I'm interested, why for Cortex M3 microcontroller (stm32f103) compiler sometimes generates a NOP instruction after branch. And why it sometimes doesn't.
For example:
0x08000496 2400 MOVS r4,#0x00
0x08000498 4625 MOV r5,r4
0x0800049A E006 B 0x080004AA
64: res=res+a[i];
65: }
0x0800049C F85A0034 LDR r0,[r10,r4,LSL #3] // No NOP after B
0x080004A0 EB100808 ADDS r8,r0,r8
0x080004A4 1C64 ADDS r4,r4,#1
0x080004A6 F1450500 ADC r5,r5,#0x00
0x080004AA 1BA0 SUBS r0,r4,r6
0x080004AC EB750007 SBCS r0,r5,r7
0x080004B0 DBF4 BLT 0x0800049C
66: int64_t avg=res/x;
0x080004B2 BF00 NOP // <------------------- NOP after BLT
69: int v=countbits1(5);
0x080004B4 2005 MOVS r0,#0x05
0x080004B6 F7FFFFA2 BL.W countbits1 (0x080003FE)
0x080004BA 9001 STR r0,[sp,#0x04] // No NOP after BL.W
72: unsigned int b=countLeadingZeros(5);
73:
0x080004BC 2005 MOVS r0,#0x05
My initial guess was that long instruction needs word-alignment but BL.W after NOP actually doesn't have it.
If this NOP is related to pipeline somehow than why there are branches without nop's after them?
I'm confused.
UPDATE:
It turns out that branch may be not relevant at all. I tried to moving declaration of unused local variable int64_t avg – and NOP moved along with it.

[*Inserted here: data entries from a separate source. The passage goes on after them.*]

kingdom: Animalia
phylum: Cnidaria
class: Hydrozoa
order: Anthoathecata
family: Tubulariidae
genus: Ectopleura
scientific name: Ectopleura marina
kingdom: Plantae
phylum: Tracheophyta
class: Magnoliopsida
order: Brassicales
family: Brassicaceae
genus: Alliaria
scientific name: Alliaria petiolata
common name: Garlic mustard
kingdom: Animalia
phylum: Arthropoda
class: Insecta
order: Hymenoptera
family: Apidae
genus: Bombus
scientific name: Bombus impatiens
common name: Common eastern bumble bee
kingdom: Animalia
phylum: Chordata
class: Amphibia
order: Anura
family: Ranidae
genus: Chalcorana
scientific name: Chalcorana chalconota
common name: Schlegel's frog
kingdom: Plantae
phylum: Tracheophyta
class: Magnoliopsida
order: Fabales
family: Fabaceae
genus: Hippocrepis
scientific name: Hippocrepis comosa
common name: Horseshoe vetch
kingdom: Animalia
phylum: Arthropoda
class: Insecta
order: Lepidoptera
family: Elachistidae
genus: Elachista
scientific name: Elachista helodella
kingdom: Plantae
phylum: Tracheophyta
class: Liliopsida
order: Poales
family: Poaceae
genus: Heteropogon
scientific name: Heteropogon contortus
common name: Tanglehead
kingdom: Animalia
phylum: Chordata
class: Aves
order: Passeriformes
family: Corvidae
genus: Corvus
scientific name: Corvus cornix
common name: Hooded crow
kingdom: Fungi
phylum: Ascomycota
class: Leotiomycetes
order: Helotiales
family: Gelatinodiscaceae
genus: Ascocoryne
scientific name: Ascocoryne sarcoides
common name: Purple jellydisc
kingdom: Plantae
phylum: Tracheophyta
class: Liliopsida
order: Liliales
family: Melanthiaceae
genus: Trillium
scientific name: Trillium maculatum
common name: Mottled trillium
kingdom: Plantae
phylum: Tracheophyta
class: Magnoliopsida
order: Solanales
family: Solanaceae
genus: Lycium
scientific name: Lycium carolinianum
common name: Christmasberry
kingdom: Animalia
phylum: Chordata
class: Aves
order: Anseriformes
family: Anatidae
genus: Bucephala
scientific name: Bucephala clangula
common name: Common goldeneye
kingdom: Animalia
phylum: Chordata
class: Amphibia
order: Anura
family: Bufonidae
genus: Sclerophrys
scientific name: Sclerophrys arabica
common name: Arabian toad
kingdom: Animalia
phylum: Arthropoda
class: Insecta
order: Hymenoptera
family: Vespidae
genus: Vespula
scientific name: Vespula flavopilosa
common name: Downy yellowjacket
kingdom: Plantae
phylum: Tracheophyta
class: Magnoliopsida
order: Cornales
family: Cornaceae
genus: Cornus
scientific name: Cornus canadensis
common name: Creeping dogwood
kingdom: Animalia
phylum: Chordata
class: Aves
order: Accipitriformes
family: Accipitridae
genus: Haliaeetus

So I beleive pjc50 comment is right and this NOP is there just to let debugger put a breakpoint on this line.
Best Answer
Try moving the int64_t line of C up or down a bit. The first two are clearly part of a for loop; but line 66 has generated no code at all. My guess is that the NOP is for the benefit of the debugger so that every line of C generates at least one instruction.
(Not all debuggers do this on all platforms; Visual Studio will simply move your breakpoint to the nearest line that has code associated with it.)